- _Directions_:
Without including any picture, copy the entries that follow word for word.
##### Data extracts
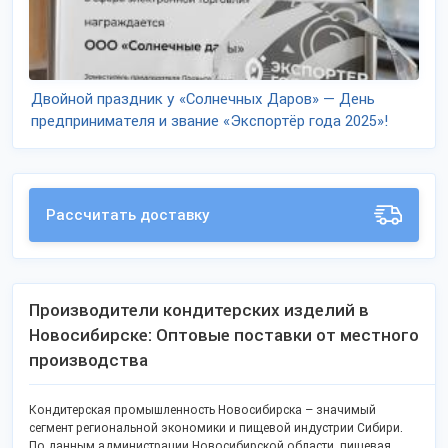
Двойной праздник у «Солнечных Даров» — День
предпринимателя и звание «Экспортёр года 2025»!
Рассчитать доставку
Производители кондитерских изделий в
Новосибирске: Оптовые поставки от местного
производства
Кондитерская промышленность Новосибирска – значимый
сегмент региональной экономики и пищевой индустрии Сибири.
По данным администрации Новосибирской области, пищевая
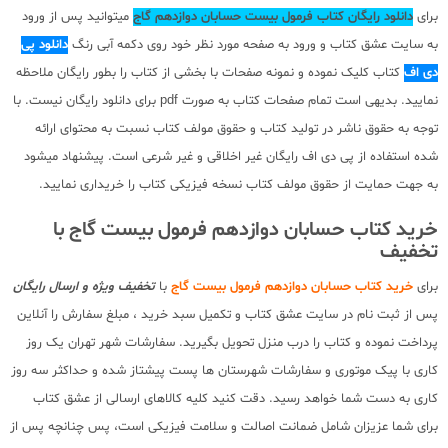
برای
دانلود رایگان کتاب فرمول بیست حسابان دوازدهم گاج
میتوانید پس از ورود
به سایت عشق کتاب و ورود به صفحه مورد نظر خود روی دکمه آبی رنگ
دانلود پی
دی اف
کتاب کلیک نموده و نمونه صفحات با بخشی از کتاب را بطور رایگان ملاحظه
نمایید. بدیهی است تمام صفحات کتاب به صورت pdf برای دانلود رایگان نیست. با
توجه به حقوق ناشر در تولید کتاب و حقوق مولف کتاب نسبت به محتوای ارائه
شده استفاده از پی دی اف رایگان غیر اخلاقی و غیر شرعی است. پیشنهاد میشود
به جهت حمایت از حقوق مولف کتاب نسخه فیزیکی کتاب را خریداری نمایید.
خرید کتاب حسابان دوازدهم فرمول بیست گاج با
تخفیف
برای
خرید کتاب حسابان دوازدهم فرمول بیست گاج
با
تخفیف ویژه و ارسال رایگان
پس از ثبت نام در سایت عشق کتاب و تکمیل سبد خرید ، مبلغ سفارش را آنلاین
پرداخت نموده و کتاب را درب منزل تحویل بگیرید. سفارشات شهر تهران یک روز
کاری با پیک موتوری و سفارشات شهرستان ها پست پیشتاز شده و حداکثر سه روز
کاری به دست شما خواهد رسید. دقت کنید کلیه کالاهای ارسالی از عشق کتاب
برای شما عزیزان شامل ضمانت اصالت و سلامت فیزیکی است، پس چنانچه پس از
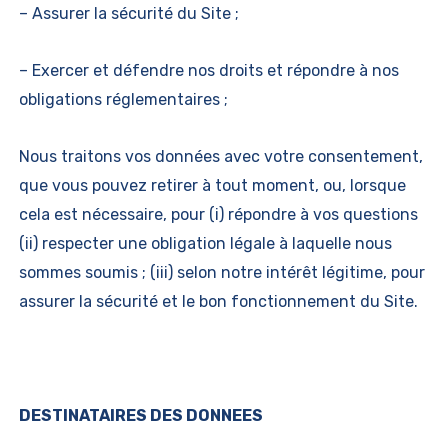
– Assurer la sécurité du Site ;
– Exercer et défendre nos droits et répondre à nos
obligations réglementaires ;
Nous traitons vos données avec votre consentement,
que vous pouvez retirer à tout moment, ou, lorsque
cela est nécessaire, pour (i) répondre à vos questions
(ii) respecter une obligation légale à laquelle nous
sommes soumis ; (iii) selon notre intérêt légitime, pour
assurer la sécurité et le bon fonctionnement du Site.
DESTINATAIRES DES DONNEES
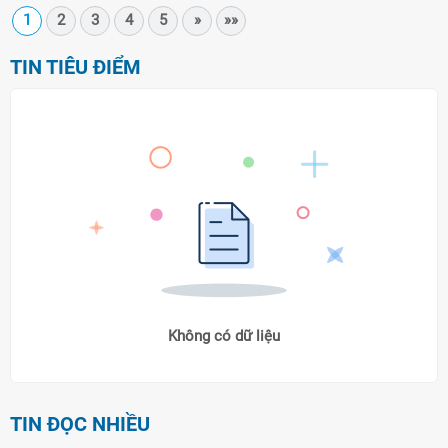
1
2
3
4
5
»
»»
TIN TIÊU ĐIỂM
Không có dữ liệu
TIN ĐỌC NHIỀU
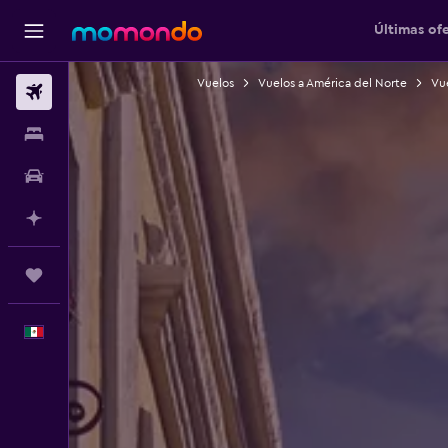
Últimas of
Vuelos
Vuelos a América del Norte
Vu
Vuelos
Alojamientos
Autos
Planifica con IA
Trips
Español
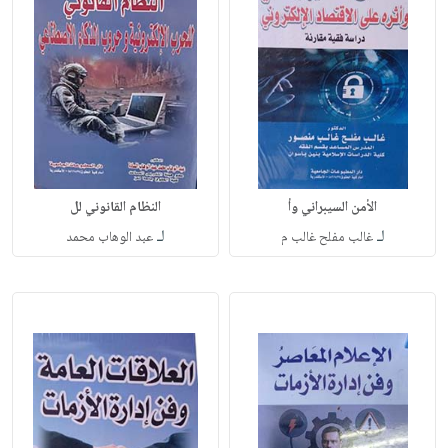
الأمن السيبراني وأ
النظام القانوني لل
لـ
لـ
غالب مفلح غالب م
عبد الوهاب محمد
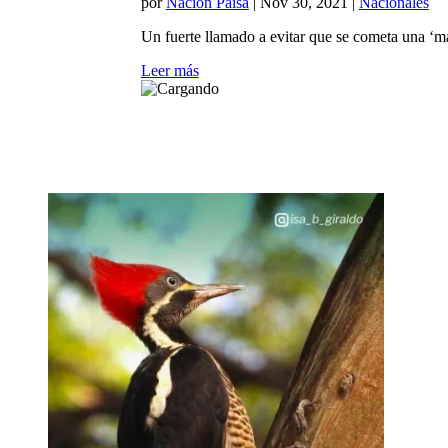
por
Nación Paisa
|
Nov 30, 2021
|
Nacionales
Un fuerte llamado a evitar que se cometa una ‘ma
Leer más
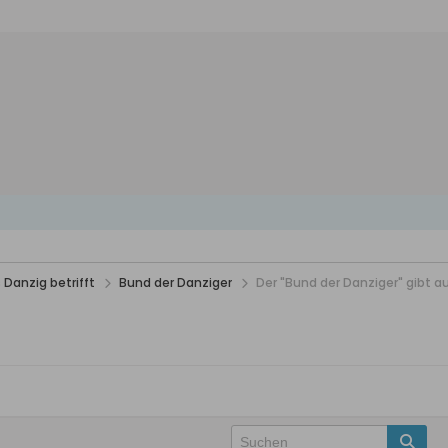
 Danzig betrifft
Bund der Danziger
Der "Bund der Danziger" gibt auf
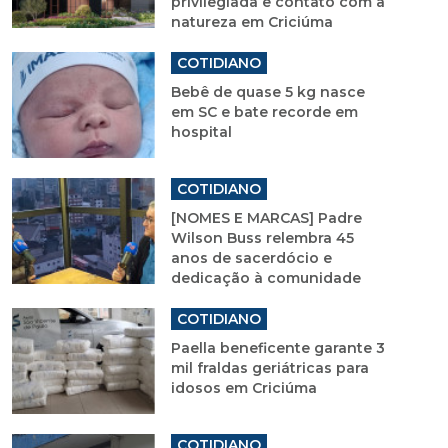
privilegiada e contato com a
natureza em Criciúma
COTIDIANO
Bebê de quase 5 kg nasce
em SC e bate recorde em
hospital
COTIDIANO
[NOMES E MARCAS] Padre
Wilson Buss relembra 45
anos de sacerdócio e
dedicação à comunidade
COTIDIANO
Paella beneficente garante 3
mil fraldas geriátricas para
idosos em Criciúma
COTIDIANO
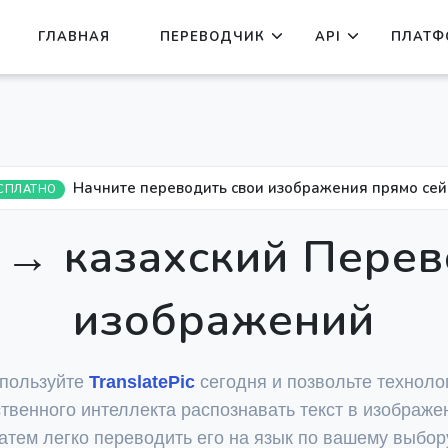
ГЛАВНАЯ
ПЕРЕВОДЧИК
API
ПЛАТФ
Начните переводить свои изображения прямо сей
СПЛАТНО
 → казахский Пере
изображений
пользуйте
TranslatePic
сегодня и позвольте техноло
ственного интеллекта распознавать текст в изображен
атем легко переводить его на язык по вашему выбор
##########
- _Solution for this task_:
Двойной праздник у «Солнечных Даров» — День
предпринимателя и звание «Экспортёр года 2025»!
Рассчитать доставку
Производители кондитерских изделий в
Новосибирске: Оптовые поставки от местного
производства
Кондитерская промышленность Новосибирска – значимый
сегмент региональной экономики и пищевой индустрии Сибири.
По данным администрации Новосибирской области, пищевая
برای
دانلود رایگان کتاب فرمول بیست حسابان دوازدهم گاج
میتوانید پس از ورود
به سایت عشق کتاب و ورود به صفحه مورد نظر خود روی دکمه آبی رنگ
دانلود پی
دی اف
کتاب کلیک نموده و نمونه صفحات با بخشی از کتاب را بطور رایگان ملاحظه
نمایید. بدیهی است تمام صفحات کتاب به صورت pdf برای دانلود رایگان نیست. با
توجه به حقوق ناشر در تولید کتاب و حقوق مولف کتاب نسبت به محتوای ارائه
شده استفاده از پی دی اف رایگان غیر اخلاقی و غیر شرعی است. پیشنهاد میشود
به جهت حمایت از حقوق مولف کتاب نسخه فیزیکی کتاب را خریداری نمایید.
خرید کتاب حسابان دوازدهم فرمول بیست گاج با
تخفیف
برای
خرید کتاب حسابان دوازدهم فرمول بیست گاج
با
تخفیف ویژه و ارسال رایگان
پس از ثبت نام در سایت عشق کتاب و تکمیل سبد خرید ، مبلغ سفارش را آنلاین
پرداخت نموده و کتاب را درب منزل تحویل بگیرید. سفارشات شهر تهران یک روز
کاری با پیک موتوری و سفارشات شهرستان ها پست پیشتاز شده و حداکثر سه روز
کاری به دست شما خواهد رسید. دقت کنید کلیه کالاهای ارسالی از عشق کتاب
برای شما عزیزان شامل ضمانت اصالت و سلامت فیزیکی است، پس چنانچه پس از
– Assurer la sécurité du Site ;
– Exercer et défendre nos droits et répondre à nos
obligations réglementaires ;
Nous traitons vos données avec votre consentement,
que vous pouvez retirer à tout moment, ou, lorsque
cela est nécessaire, pour (i) répondre à vos questions
(ii) respecter une obligation légale à laquelle nous
sommes soumis ; (iii) selon notre intérêt légitime, pour
assurer la sécurité et le bon fonctionnement du Site.
DESTINATAIRES DES DONNEES
1
2
3
4
5
»
»»
TIN TIÊU ĐIỂM
Không có dữ liệu
TIN ĐỌC NHIỀU
Últimas of
Vuelos
Vuelos a América del Norte
Vu
Vuelos
Alojamientos
Autos
Planifica con IA
Trips
Español
الأمن السيبراني وأ
النظام القانوني لل
لـ
لـ
غالب مفلح غالب م
عبد الوهاب محمد
por
Nación Paisa
|
Nov 30, 2021
|
Nacionales
Un fuerte llamado a evitar que se cometa una ‘ma
Leer más
 Danzig betrifft
Bund der Danziger
Der "Bund der Danziger" gibt auf
privilegiada e contato com a
natureza em Criciúma
COTIDIANO
Bebê de quase 5 kg nasce
em SC e bate recorde em
hospital
COTIDIANO
[NOMES E MARCAS] Padre
Wilson Buss relembra 45
anos de sacerdócio e
dedicação à comunidade
COTIDIANO
Paella beneficente garante 3
mil fraldas geriátricas para
idosos em Criciúma
COTIDIANO
ГЛАВНАЯ
ПЕРЕВОДЧИК
API
ПЛАТФ
Начните переводить свои изображения прямо сей
СПЛАТНО
 → казахский Пере
изображений
пользуйте
TranslatePic
сегодня и позвольте техноло
ственного интеллекта распознавать текст в изображен
атем легко переводить его на язык по вашему выбор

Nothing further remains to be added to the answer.